Last year, the waiting period for euthanasia due to mental illness was one year, but the wait time has grown as requests have seemingly increased. “[O]ur waiting list is mainly a signal that regular mental health care still does not often seriously respond to a request for euthanasia,” Stärcke told Trouwe. “We are referred to too often.” Psychiatrists within the Euthanasia Expertise Center, formerly the End of Life Clinic, euthanized 60 patients last year, while doctors not affiliated with the center euthanized six.

For Stärcke, who believes doctors outside of the center should be willing to do the job themselves, this presents a problem.

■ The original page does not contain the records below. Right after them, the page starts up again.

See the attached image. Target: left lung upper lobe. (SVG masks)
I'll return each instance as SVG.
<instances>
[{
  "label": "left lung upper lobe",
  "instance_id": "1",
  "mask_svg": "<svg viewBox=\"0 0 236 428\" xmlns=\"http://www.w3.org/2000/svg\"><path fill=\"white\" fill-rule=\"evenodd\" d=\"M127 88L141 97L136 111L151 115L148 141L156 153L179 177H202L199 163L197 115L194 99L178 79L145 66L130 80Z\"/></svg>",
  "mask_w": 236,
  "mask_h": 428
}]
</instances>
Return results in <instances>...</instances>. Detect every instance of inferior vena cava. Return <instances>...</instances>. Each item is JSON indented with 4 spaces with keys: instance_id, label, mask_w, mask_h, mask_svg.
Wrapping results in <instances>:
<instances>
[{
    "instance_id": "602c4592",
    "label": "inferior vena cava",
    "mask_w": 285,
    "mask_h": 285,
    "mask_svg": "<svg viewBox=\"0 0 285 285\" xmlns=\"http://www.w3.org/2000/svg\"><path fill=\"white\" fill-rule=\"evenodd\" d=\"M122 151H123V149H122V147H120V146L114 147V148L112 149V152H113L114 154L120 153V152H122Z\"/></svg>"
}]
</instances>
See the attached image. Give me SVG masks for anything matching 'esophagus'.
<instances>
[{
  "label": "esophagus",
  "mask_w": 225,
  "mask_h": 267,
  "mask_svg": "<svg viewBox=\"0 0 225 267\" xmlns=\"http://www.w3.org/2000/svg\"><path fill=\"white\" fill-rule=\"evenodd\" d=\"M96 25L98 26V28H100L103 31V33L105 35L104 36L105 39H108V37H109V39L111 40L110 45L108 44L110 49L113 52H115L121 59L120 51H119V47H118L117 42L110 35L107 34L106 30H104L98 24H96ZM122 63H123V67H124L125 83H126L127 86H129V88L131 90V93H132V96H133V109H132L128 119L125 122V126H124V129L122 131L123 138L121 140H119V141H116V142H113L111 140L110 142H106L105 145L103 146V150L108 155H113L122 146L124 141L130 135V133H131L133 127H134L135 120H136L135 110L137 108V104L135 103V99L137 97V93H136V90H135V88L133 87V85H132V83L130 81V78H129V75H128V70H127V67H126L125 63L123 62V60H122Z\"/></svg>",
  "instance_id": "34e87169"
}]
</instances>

“We have to start from scratch with establishing a relationship,” she said. “The own practitioner already has that relationship.” And further complicating issues is that, according to Stärcke, psychiatrists outside of the center find it too “complex” to assess euthanasia for mentally ill patients. Seven psychiatrists currently work for the center, but though Stärcke says more are needed, Trouw reported that efforts to recruit more doctors to work for the center so far have been unsuccessful.

READ: Euthanasia expert in the Netherlands expects deaths to double in a decade

It was recently revealed that euthanasia deaths in the Netherlands have been steadily rising, with Steven Pleiter, chairman of the Euthanasia Expertise Center, predicting that these deaths will double in the next decade. As it currently stands, a quarter of all deaths are induced. Euthanasia for mental illness is likewise on the rise, with one mental health patient killed each week. People have been euthanized for things like autism, addiction, depression, and for suffering from sexual abuse.

Meanwhile, a study from several years ago found that 1 in 3 Dutch doctors were willing to euthanize someone solely due to mental illness. As horrifying as that statistic is, the silver lining — as evidenced by the Euthanasia Expertise Center’s difficulty in hiring more psychiatrists — is that the majority of doctors are not willing to euthanize patients, even if they otherwise support euthanasia. And with a two-year wait, one can only hope that during the delay, despite Stärcke’s pleas for more euthanasia, some of these patients will get the help they need and realize their lives are still worth living.